2. Der Beweis des ersten Anscheins für eine Täuschungshandlung dieser Art ist erbracht, wenn Arbeiten eine Vielzahl von Übereinstimmungen in den für die Bewertung wesentlichen Teilen aufweisen.

Tatbestand:

Der Kläger wendet sich gegen die Bewertung einer Hausarbeit mit der Note „nicht ausreichend“ wegen eines Täuschungsversuchs.

Der Kläger studierte bei der Beklagten im Bachelor-Studiengang „Recht, Finanzmanagement und Steuern“ und schloss das Studium im Herbst 2012 mit der Note 1,7 ab. Im Rahmen des Moduls F08 Schuldrecht/Sachenrecht im 4. Semester erstellte er über mehrere Wochen eine Hausarbeit und gab diese am 16.02.2011 bei der Beklagten ab. Prüfer dieser Modulteilprüfungsleistung waren F. und Frau G.. Ein Bekannter des Klägers, Herr H., der Kläger des Parallelverfahrens 6 A 257/12, bearbeitete - wie zahlreiche andere Studenten des Studiengangs - dieselbe Hausarbeit. Unter dem 03.05.2011 teilte F. dem Kläger und Herrn I. per E-Mail mit, dass eine separate Bewertung ihrer Arbeiten ergeben habe, dass die Prüfung bestanden sei. Er beabsichtigte jedoch, wegen eines für ihn erkennbaren Täuschungsversuchs in Abstimmung mit Frau G. ihre Arbeiten mit „nicht bestanden - 5,0 -“ zu bewerten. Er verwies auf eine weitgehende Übereinstimmung der Ausführungen und Zitierweisen sowie die Identität ungewöhnlicher Konstruktionen und fehlerhafter Ausführungen und erläuterte diese. Außerdem gab er Gelegenheit, die Vorwürfe zu entkräften.

Noch am selben Tag wandten sich der Kläger und Herr I. gegen den Vorwurf eines Täuschungsversuchs und vertraten die Ansicht, dass eine periphere, gemeinsame Literaturrecherche und fachliche Diskussion den Bestimmungen der einschlägigen Prüfungsordnung entspreche. Dies sei bei den Studierenden gängige Praxis und werde von einer Großzahl von Lehrenden ausdrücklich empfohlen. Dass dabei gewisse, jedoch geringfügige Gemeinsamkeiten im Rahmen der Hausarbeiten auftreten könnten, ergebe sich zwangsläufig. Es sei nach dem Grundsatz „in dubio pro reo“ zu verfahren. Im Folgenden stellte der Kläger einen Befangenheitsantrag gegen F. und den Vorsitzenden des Prüfungsausschusses der Fakultät Recht, Herrn J.. Am 07.05.2011 wurde die Note „nicht ausreichend“ über die elektronische Prüfungsverwaltung der Beklagten bekanntgegeben. Gegen die Bewertung erhob der Kläger (ebenso wie Herr I.) am 18.05.2011 Widerspruch und trug zur Begründung ergänzend vor, die Bekanntgabe der Note 5 in der elektronischen Prüfungsverwaltung ohne eine Reaktion auf seine Exkulpation vom 03.05.2011 sei offensichtlich rechtswidrig und verstoße gegen die geltende Unschuldsvermutung. Ihm stehe eine vollumfängliche transparente und schriftliche Begründung des Zustandekommens der Note, auch im Hinblick auf den unterbreiteten Täuschungsvorwurf, zu.

######

*AUFGABE A:* Nenne jedes Datum mit Tag, Monat und Jahr, das im Text über die Bewertung der Hausarbeit vorkommt, und führe jedes nur einmal auf.
*AUFGABE B:* Ersetze in der Auflistung „chart“ durch „diagram“ und gib die Zeilen sonst unverändert wieder, beginnend mit der Zeile, die „Read the value at EB-BD.“ enthält, bis zum Ende der Auflistung. Lass die Bilder in deiner Wiedergabe weg.

*AUFLISTUNG IM AUSZUG:*

######

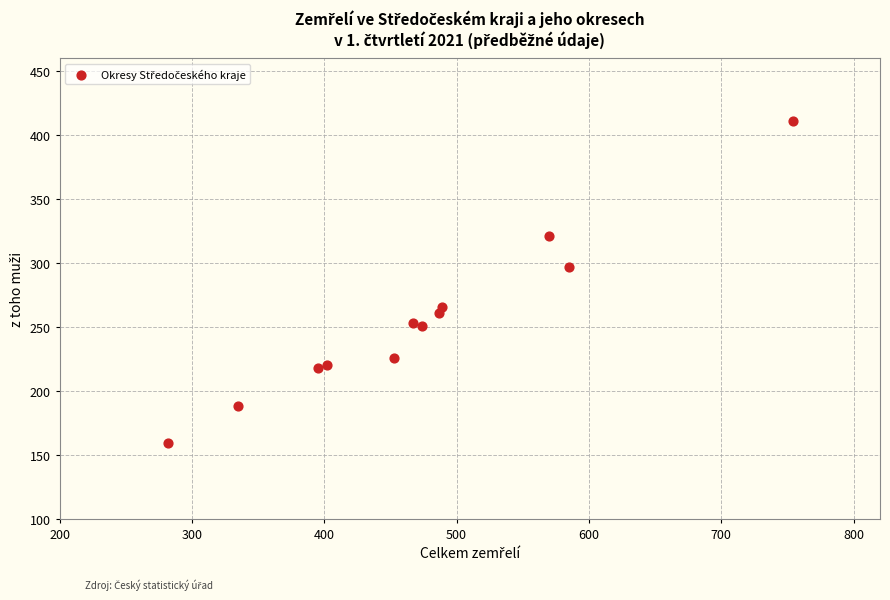

What is the average X value?

474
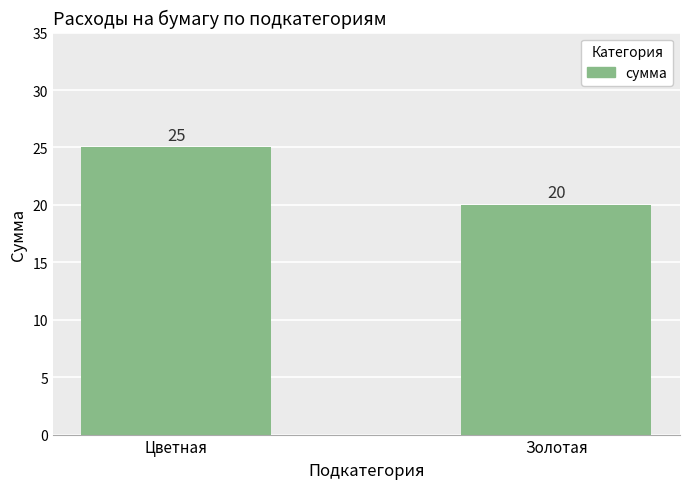

What is the sum of all values?

45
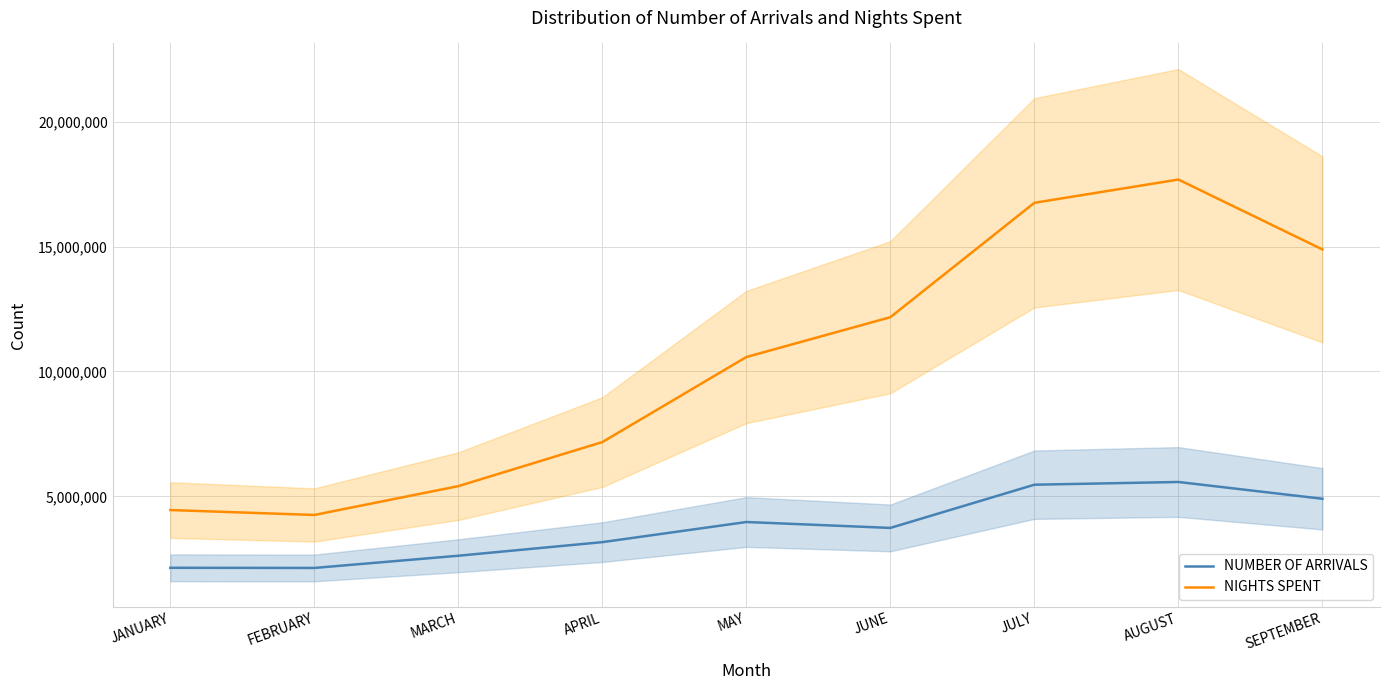

The NUMBER OF ARRIVALS series shows 2141043 at FEBRUARY. True or false?

True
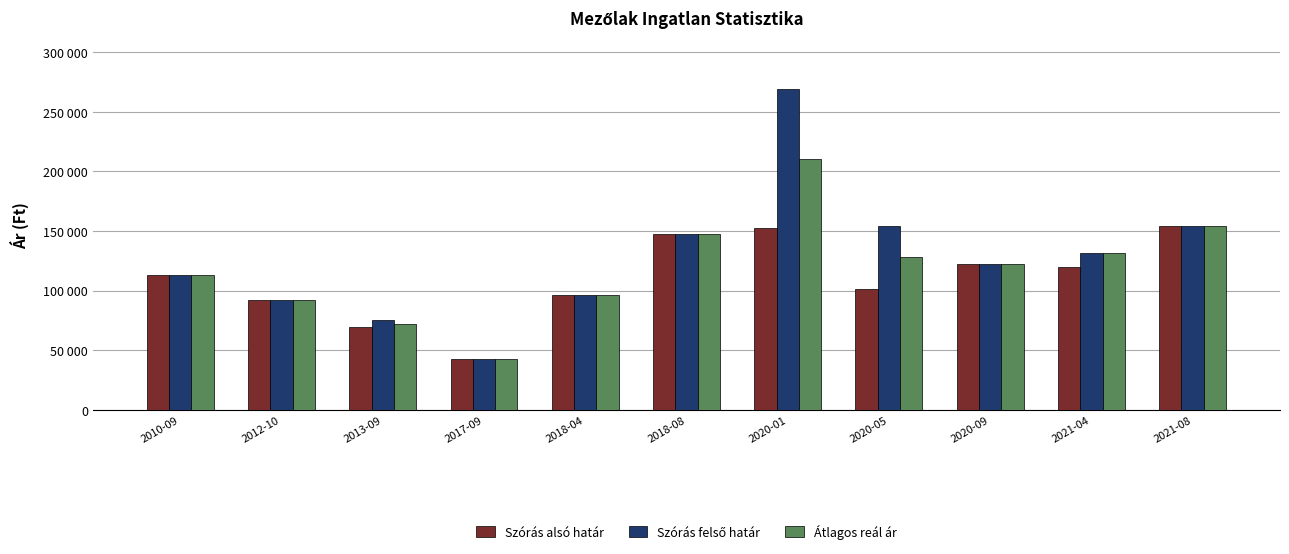

Are the bars grouped side by side (vs. stacked)?

Yes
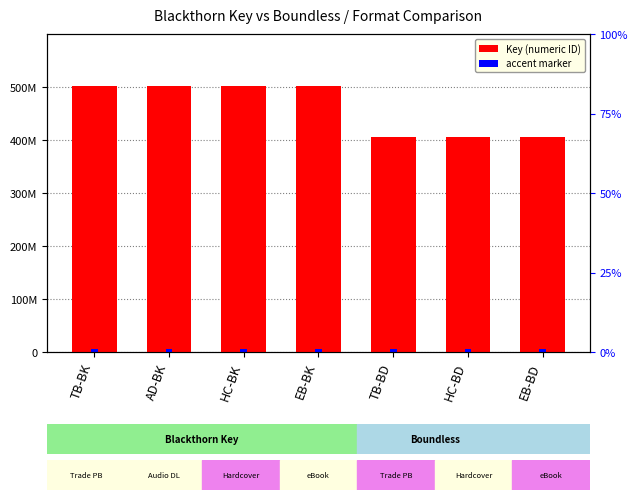

Read the value at EB-BD.

406214723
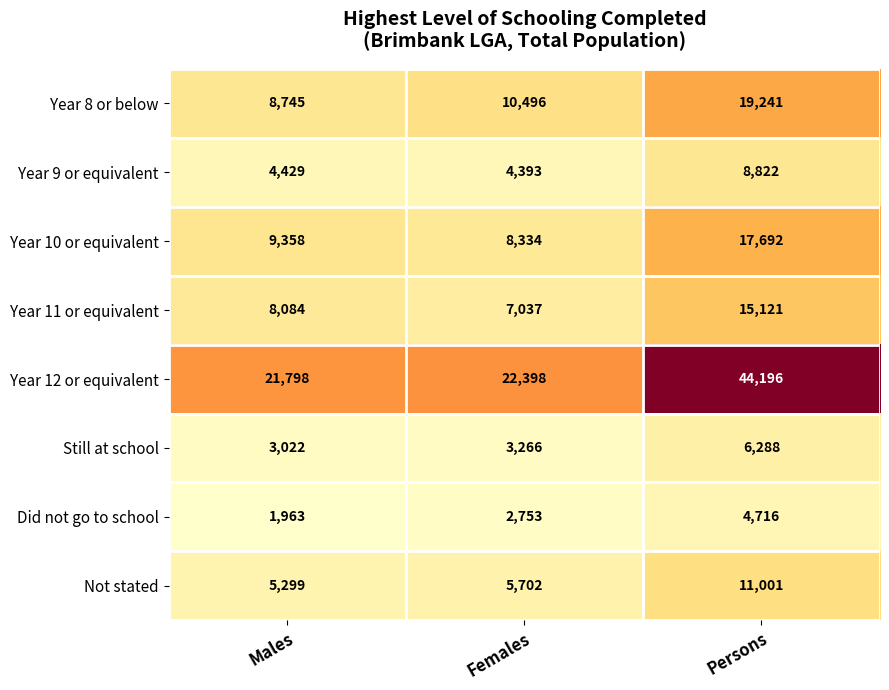

Reading left to right, transcribe all the data shown in this chart.

Year 8 or below: 8745	10496	19241
Year 9 or equivalent: 4429	4393	8822
Year 10 or equivalent: 9358	8334	17692
Year 11 or equivalent: 8084	7037	15121
Year 12 or equivalent: 21798	22398	44196
Still at school: 3022	3266	6288
Did not go to school: 1963	2753	4716
Not stated: 5299	5702	11001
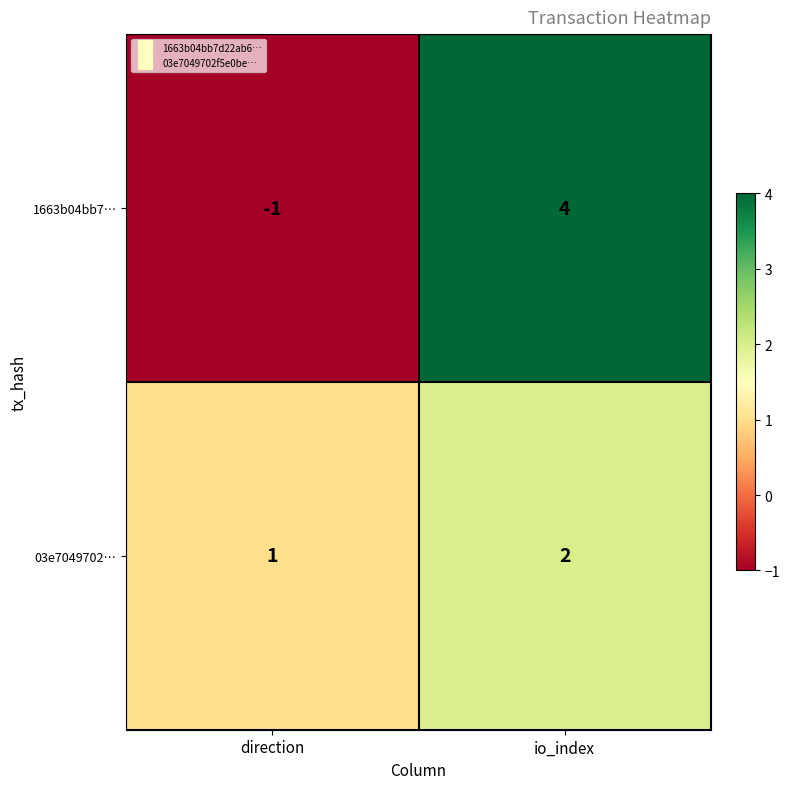

Reading left to right, what are all the values shown in this chart?

1663b04bb7…: -1	4
03e7049702…: 1	2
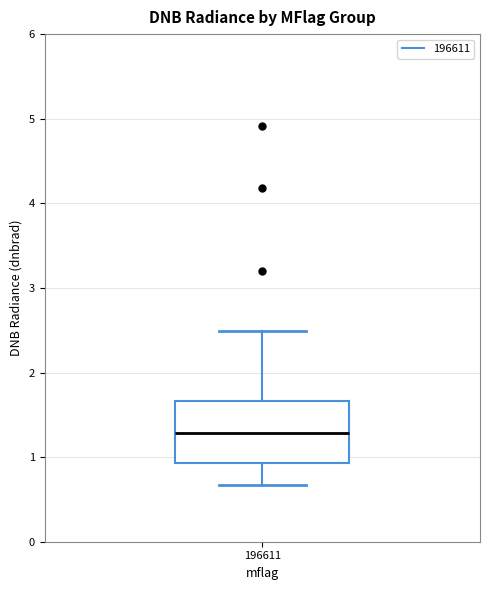

Transcribe this box plot: give where the median line is, the range the box spans, and where the two whiskers end, as read against the y-axis. The values are not printed on the chart, so give them approximately, as read against the axis.

median 1.3, box 0.9 to 1.7, whiskers 0.7 to 2.5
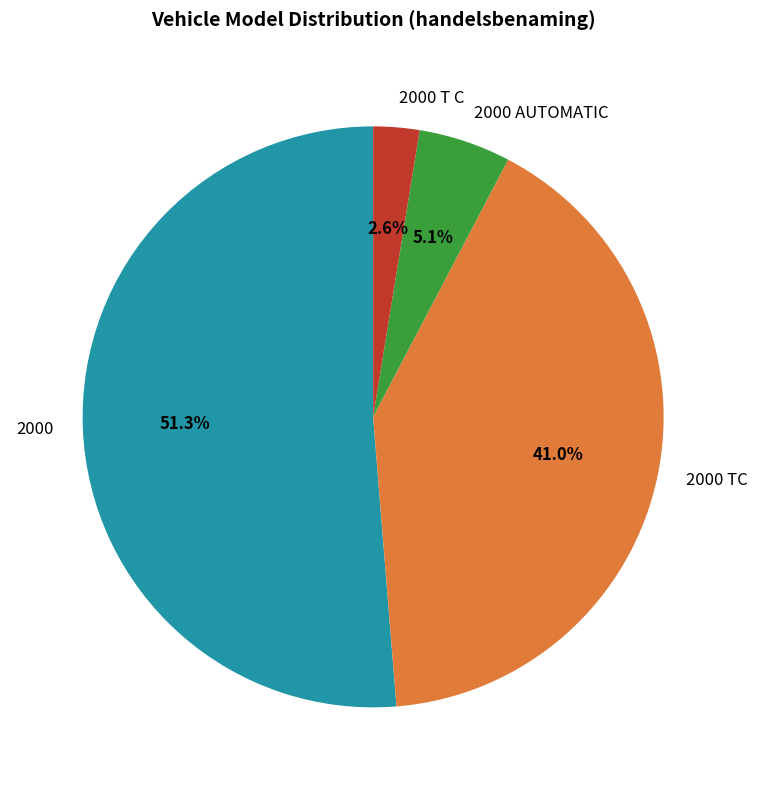

Between 2000 T C and 2000 TC, which is larger?

2000 TC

######

*ANTWORTBEREICH A:* 16.02.2011, 03.05.2011, 07.05.2011, 18.05.2011

*ANTWORTBEREICH B:*
Read the value at EB-BD.

406214723

Reading left to right, transcribe all the data shown in this diagram.

Year 8 or below: 8745	10496	19241
Year 9 or equivalent: 4429	4393	8822
Year 10 or equivalent: 9358	8334	17692
Year 11 or equivalent: 8084	7037	15121
Year 12 or equivalent: 21798	22398	44196
Still at school: 3022	3266	6288
Did not go to school: 1963	2753	4716
Not stated: 5299	5702	11001

Reading left to right, what are all the values shown in this diagram?

1663b04bb7…: -1	4
03e7049702…: 1	2

Transcribe this box plot: give where the median line is, the range the box spans, and where the two whiskers end, as read against the y-axis. The values are not printed on the diagram, so give them approximately, as read against the axis.

median 1.3, box 0.9 to 1.7, whiskers 0.7 to 2.5

Between 2000 T C and 2000 TC, which is larger?

2000 TC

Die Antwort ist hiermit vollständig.